EXERCISE DETAILS:
Reproduce every one of the following entries word for word, leaving out the pictures.

──────── DATA

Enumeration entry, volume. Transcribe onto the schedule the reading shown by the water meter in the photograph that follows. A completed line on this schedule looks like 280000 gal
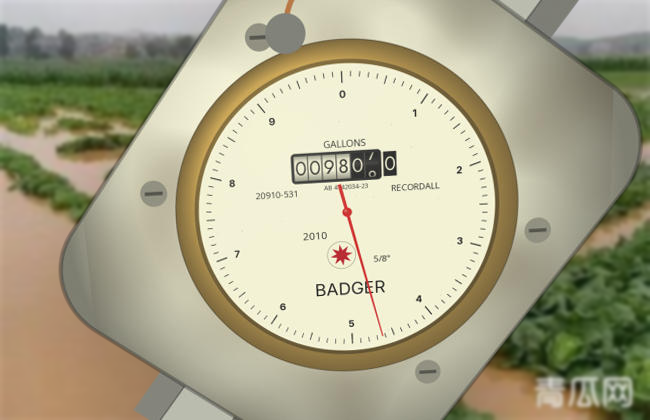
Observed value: 98074.6 gal
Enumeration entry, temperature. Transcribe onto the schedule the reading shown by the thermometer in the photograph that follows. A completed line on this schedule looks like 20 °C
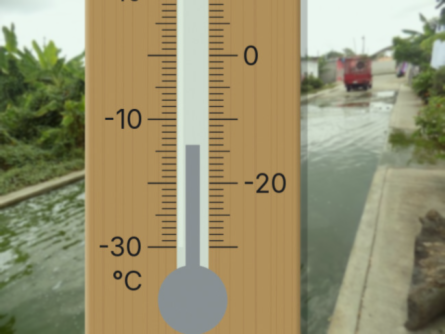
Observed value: -14 °C
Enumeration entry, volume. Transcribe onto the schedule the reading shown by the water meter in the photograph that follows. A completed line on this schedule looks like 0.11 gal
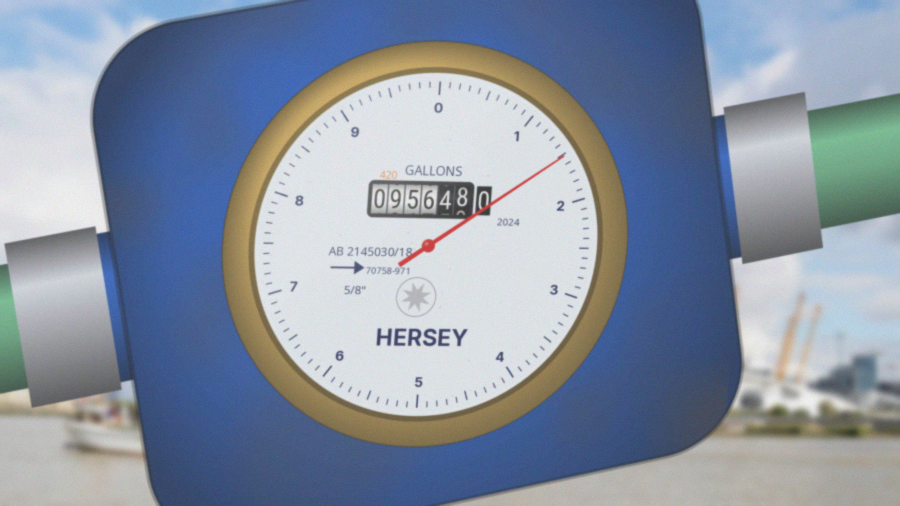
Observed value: 956481.5 gal
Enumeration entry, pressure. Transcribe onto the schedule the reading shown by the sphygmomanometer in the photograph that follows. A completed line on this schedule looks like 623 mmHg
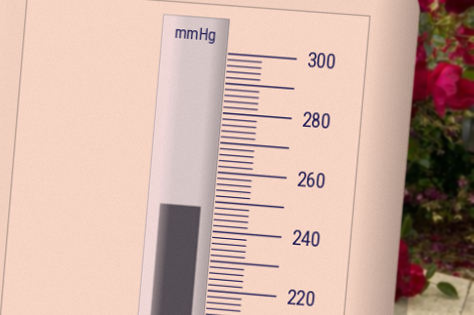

────────────────

ANSWER SECTION:
Enumeration entry, volume. Transcribe onto the schedule the reading shown by the water meter in the photograph that follows. A completed line on this schedule looks like 280000 gal
Observed value: 98074.6 gal
Enumeration entry, temperature. Transcribe onto the schedule the reading shown by the thermometer in the photograph that follows. A completed line on this schedule looks like 20 °C
Observed value: -14 °C
Enumeration entry, volume. Transcribe onto the schedule the reading shown by the water meter in the photograph that follows. A completed line on this schedule looks like 0.11 gal
Observed value: 956481.5 gal
Enumeration entry, pressure. Transcribe onto the schedule the reading shown by the sphygmomanometer in the photograph that follows. A completed line on this schedule looks like 623 mmHg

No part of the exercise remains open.